» Task:
A word-for-word transcription of the data below is required.

» Dataset entries:
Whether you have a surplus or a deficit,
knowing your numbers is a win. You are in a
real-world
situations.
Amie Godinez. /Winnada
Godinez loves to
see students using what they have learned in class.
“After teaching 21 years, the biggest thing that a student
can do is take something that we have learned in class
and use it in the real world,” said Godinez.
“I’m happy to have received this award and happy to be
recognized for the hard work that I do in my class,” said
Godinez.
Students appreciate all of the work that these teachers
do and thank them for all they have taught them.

» Output below:
Whether you have a surplus or a deficit,
knowing your numbers is a win. You are in a
real-world
situations.
Amie Godinez. /Winnada
Godinez loves to
see students using what they have learned in class.
“After teaching 21 years, the biggest thing that a student
can do is take something that we have learned in class
and use it in the real world,” said Godinez.
“I’m happy to have received this award and happy to be
recognized for the hard work that I do in my class,” said
Godinez.
Students appreciate all of the work that these teachers
do and thank them for all they have taught them.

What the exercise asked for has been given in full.